• [Complete the following]
[1] Using the passage on Anderson's conditions for the rise of the nation, decide whether each statement agrees with it. Answer yes or no for each and quote the words of the passage that settle it.
(a) Printers turned to books in the vernacular because they wanted to sell more books.
(b) Criollos could typically expect to reach top jobs in Madrid.
(c) The writer finds the first condition the most convincing of the three.
[2] In the passage on Anderson's conditions for the rise of the nation, what does it mean that the administrative pilgrimage is "spiraling," and how does that unmoor officials from local loyalties?
start Selected text
Anderson identifies three fundamental structural conditions for the rise of the nation.
The first is the least fleshed out, and the least convincing, although a central enough plank to modernization narratives: the decline of universality through a decline of eternity. Belief in eternity provided (in timeless medieval culture) a way to connect events together and give them meaning; and this meaning belonged to a universally valid framework guaranteed by its possession of eternity. By contrast, the modern world is characterized by "homogeneous, empty time" in which events happen simultaneously with no connection on the level of meaning. This, among other things, allows for the conception of a "limited" community coexisting (in simultaneity) with other limited communities. Anderson cites the novel and the newspaper as forms of cultural production reflecting this important shift.
The second is the arrival of print-capitalism in Western Europe.*** Capitalist printers, seeking to sell ever-greater numbers of books, outgrew the Latin-literate segment of the population and moved to producing books in the vernacular. Here as elsewhere Anderson stresses the interplay between fatality and arbitrariness: the fact of linguistic diversity is fatality, the specific language distribution arbitrary. So, to maximize readership, eventually print-languages developed which could be relatively read by speakers of closely related vernaculars, in as broad a net as could be cast: print-French, for instance, in the langue-d'oïl language zone, or print-English in Enland and lowland Scotland. These print-languages "created unified fields of exchange and communication below Latin and above the spoken vernaculars"**** and over time, given the relative infrequency of translation, created common points of reference for speakers of all the spoken vernaculars under a print-language umbrella. This argument, incidentally, leans very heavily on an Annales-school book, L'Apparition du livre by Lucien Febvre and Henri-Jean Martin, which i have not read but clearly should.
The third condition comes along with a bit of a polemic, for Anderson argues that it was met first in the creole communities of the New World: what became the USA, Peru, Brazil, etc. It is the existence of geographically bounded administrative pilgrimages. By administrative pilgrimage, he means the movement of state officials from a post in a market town, to administrative post in a larger center, to administrative post in a larger center... This pilgrimage, as it developed in the early-modern state, has two crucial characteristics. First, it is "spiraling," meaning that one doesn't typically move up from a small town to its larger center but to a place at the next administrative level elsewhere on the network, unmooring the administrative class from local loyalties. Second, the spiraling is not total: metropolitans (peninsulares) can move through the levels of colonial administration, from Lima to Mexico, then end up at top jobs in Madrid, but white colonial subjects (criollos) typically can not only not expect to get top jobs in Madrid but also in a colonial administrative zone outside their own. 
With these two factors, members of the administrative classes developed a "consciousness of connectedness" with other criollos from their administrative unit (say, the viceroyalty of New Spain), which they did not share with criollos from elsewhere in the empire and which was defined over against people born in the Metropole.*' And so they developed a sense of themselves as Peruvian, Venezuelan, etc. (or Pennsylvanian or Virginian) and as American-not-European; their experiences gave a real meaning to the somewhat-arbitrary administrative boundaries of vast empires; and they were key players of independence movements.
end Selected text
start Data
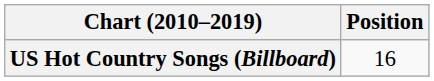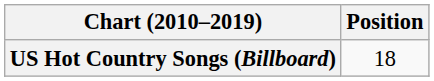US Hot Country Songs (Billboard) | Position: 16 -> 18
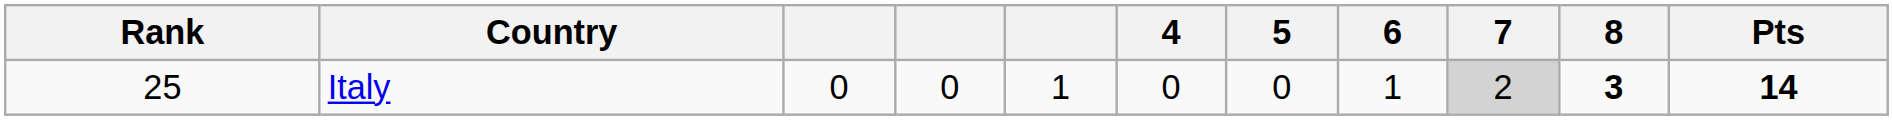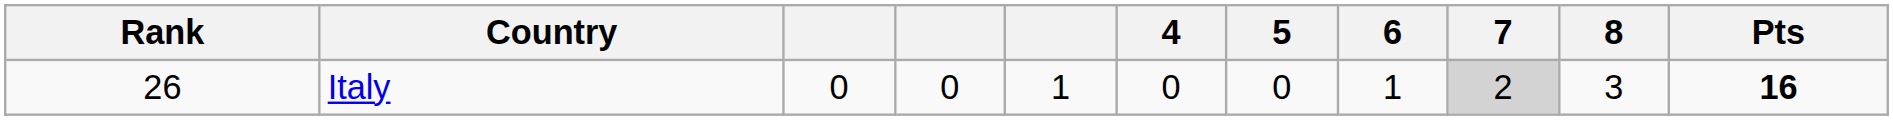Italy | Rank: 25 -> 26
Italy | 8: bold -> normal
Italy | Pts: 14 -> 16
end Data
• [Responses to the exercise]
[1]
(a) Yes: "Capitalist printers, seeking to sell ever-greater numbers of books, outgrew the Latin-literate segment of the population and moved to producing books in the vernacular."
(b) No: "white colonial subjects (criollos) typically can not only not expect to get top jobs in Madrid"
(c) No: "The first is the least fleshed out, and the least convincing"

[2] Officials usually don't move up from a small town to the larger center of their own area. Instead they go to a post at the next level somewhere else on the network. Because their careers keep carrying them away from where they started, the administrative class loses its ties to local loyalties.